Any further attempt at generalization might be problematic, the reason being that financialization in the Anglo-American world of free markets and shadow banking does not have the same functions and institutional connotations as in the Eurozone dominated by Germany, and the Japanese model. When Rudolf Hilferding in his classic Finance Capital (1910) defined finance as the merger of banking and industrial capital, he had in mind the institutional framework of Germanic states and empires (Germany, Austria), not that of Wall Street. According to Hilferding, finance capital should be distinguished from financial capital, the latter being the capital that characterized the epoch of competitive capitalism which Marx wrote about (Marx distinguished between industrial, merchant and financial capital ). But finance capital dominates the era of monopoly capitalism as industrial capital merges with banking capital under the dominance of the banks. Thus, it is vital not to confuse finance capital with financial capital, the former being the fusion of industrial and banking/financial capital, the latter being banks and all sorts of capitalist enterprises/individuals dealing with money.

## PROVIDED MATERIAL
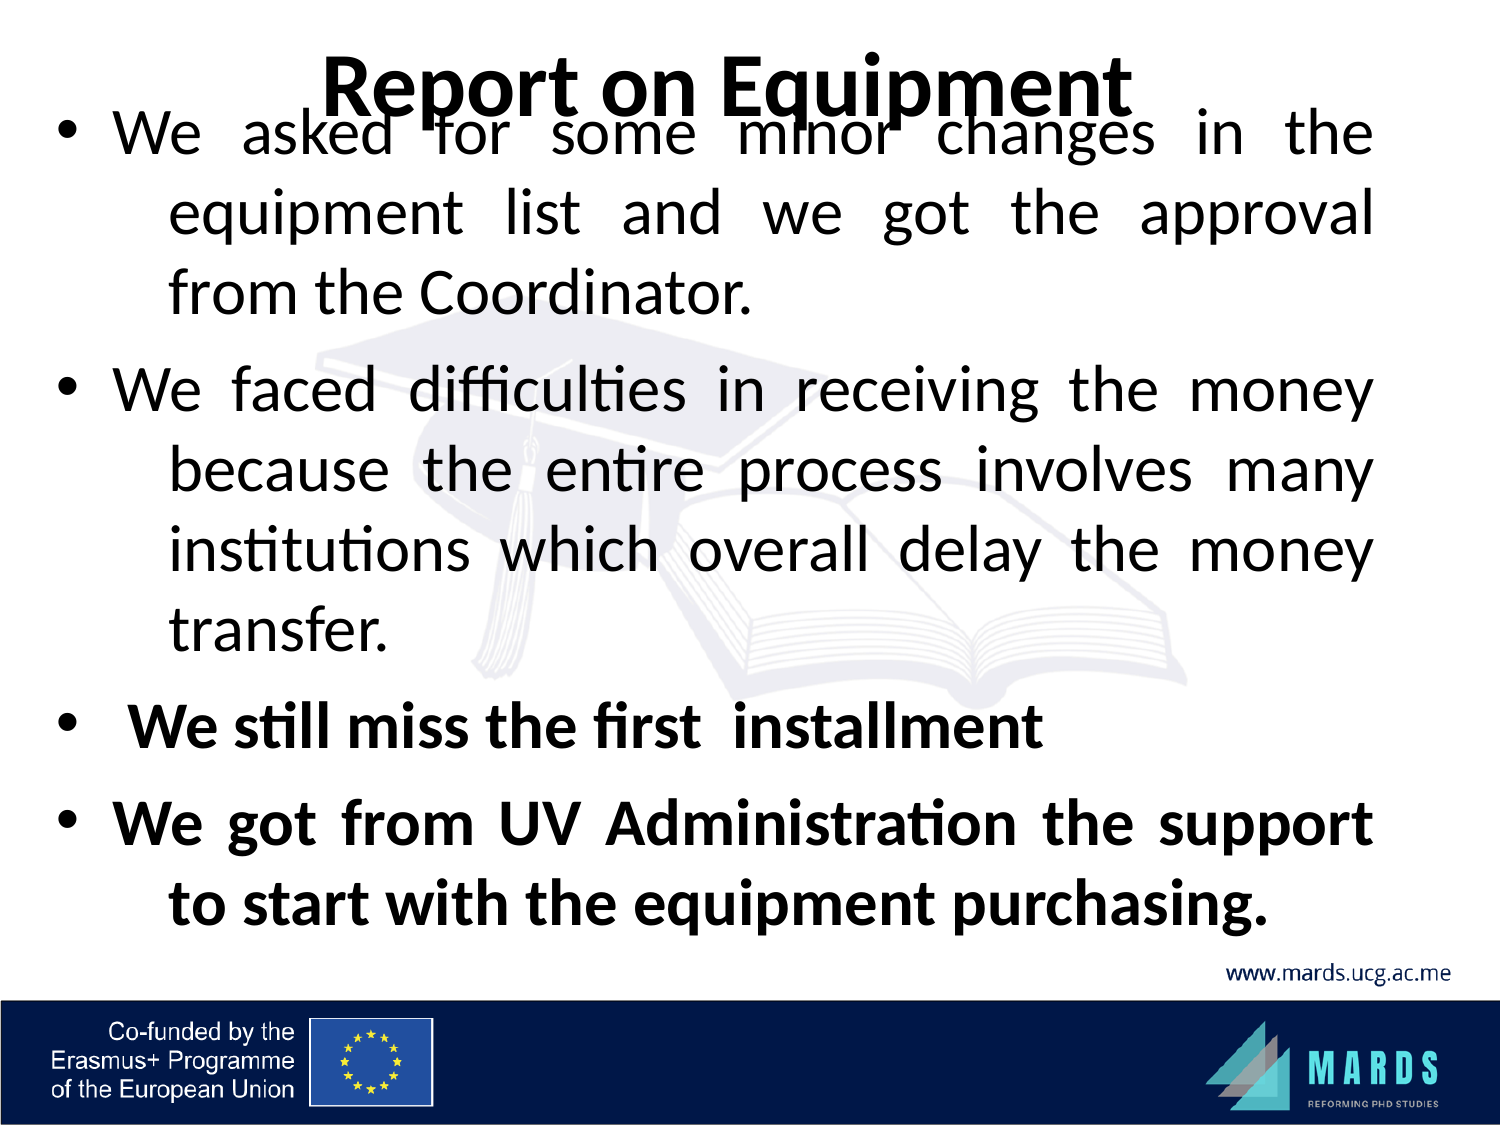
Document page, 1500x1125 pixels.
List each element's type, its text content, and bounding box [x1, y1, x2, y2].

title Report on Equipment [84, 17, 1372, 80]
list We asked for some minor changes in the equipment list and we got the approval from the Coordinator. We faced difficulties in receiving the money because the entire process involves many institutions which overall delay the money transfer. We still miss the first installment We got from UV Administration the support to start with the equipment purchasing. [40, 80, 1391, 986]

## DIRECTIONS FOR THIS TASK
In the passage on financialization, rewrite the paragraph beginning "Any further attempt at generalization" as a short bulleted list that keeps its main facts.

## EXPECTED OUTPUT
- Further generalization may be problematic because financialization does not have the same functions and institutional connotations in the Anglo-American world of free markets and shadow banking, in the German-dominated Eurozone, and in the Japanese model.
- In Finance Capital (1910), Rudolf Hilferding defined finance as the merger of banking and industrial capital, thinking of the institutional framework of Germanic states and empires (Germany, Austria), not Wall Street.
- Hilferding distinguished finance capital from financial capital, the capital of the competitive capitalism Marx wrote about (Marx separated industrial, merchant and financial capital).
- Finance capital dominates the era of monopoly capitalism, when industrial capital merges with banking capital under the banks' dominance.
- Finance capital is the fusion of industrial and banking/financial capital. Financial capital is banks and all capitalist enterprises or individuals dealing with money.